Q

フラッシュカードの扱いがうまくいきません。

フラッシュカードをテンポよくめくって見せたいのに、うまくいかずに落とす、肝心の絵や文字が学習者に見えていない、次第に教師は慌て、学習者は停滞する......という事態は困りものですね。

まず考えなければならないのは、本当にそのカードが必要かどうかということです。たとえば語彙導入は何でも絵カードで、動詞の変形ドリルはいつでも文字カードで、という人がいますが、導入はジェスチャーやことばによる説明で行ったほうが効果的なものもありますし、ドリルも文字に頼らず口頭でキュー出しすることができます。


教卓で山になってしまうのを避けるためにも、不要なカードは教室に持っていかないようにしましょう。
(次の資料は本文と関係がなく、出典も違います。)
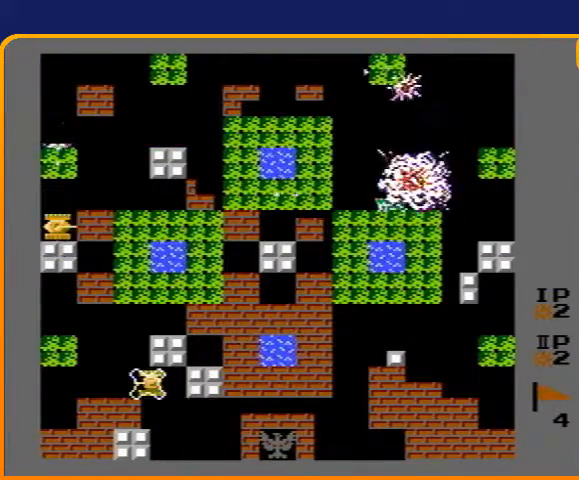
{"buttons": ["DPAD_UP"], "events": [[100, "DPAD_UP", "down"], [133, "DPAD_LEFT", "up"]]}
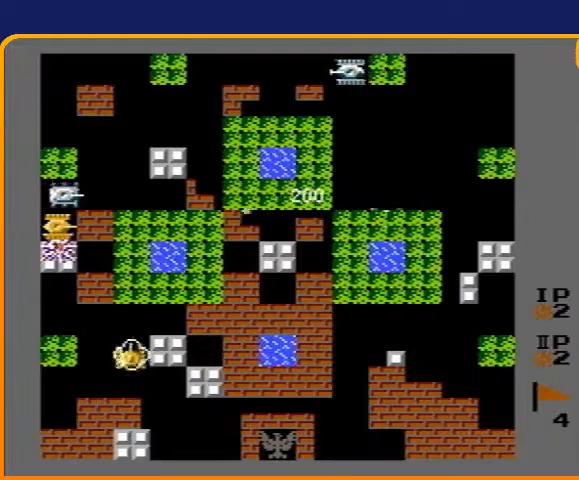
{"buttons": ["DPAD_RIGHT"], "events": [[433, "DPAD_RIGHT", "down"], [467, "DPAD_UP", "up"]]}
そして残った必須カードだけ、品詞別、提示順に整理します。大きめのダブルクリップでまとめてもいいですし、100円ショップで売られているプラスチックのファイルボックスなどに入れ、ボックスごと持ち歩くようにしてもいいでしょう。



品詞別、提示順に整理されたフラッシュカード

フラッシュカードの繰り方は練習あるのみです。鏡を見ながら、絵や文字を隠すことなくフラッシュできるか練習しましょう。以前「両端にいる学習者にも見えるように」という配慮だったのでしょう、絵カードを素早くブンブン左右に振っている人を見たことがありますが、カードを振り回すととても見にくくなります。「見やすさ」も鏡で研究してみましょう。


カードを後ろにめくっていくのがうまくいかない場合、1枚ずつ教卓の上に倒していく方法もあります。裏に板磁石をつけたカードをホワイトボード一面に貼り、1枚ずつ指していく方法もあります(この場合板書できなくなるのが難点ですが)。


授業中、ホワイトボードに貼りっぱなしにしていたカードや、バラバラになってしまったカードを片づける際、教師が1人で黙々とカード整理をしていては時間の無駄になってしまいます。復習も兼ねて1枚ずつ合唱しながらそろえていくと、学習者のまとめにもなりますし、授業後の片づけも楽になりますよ。


鏡の前で見やすさを研究しながら、繰る練習をしましょう。授業には、必須カードだけを品詞別、提示順に整理して持っていきます。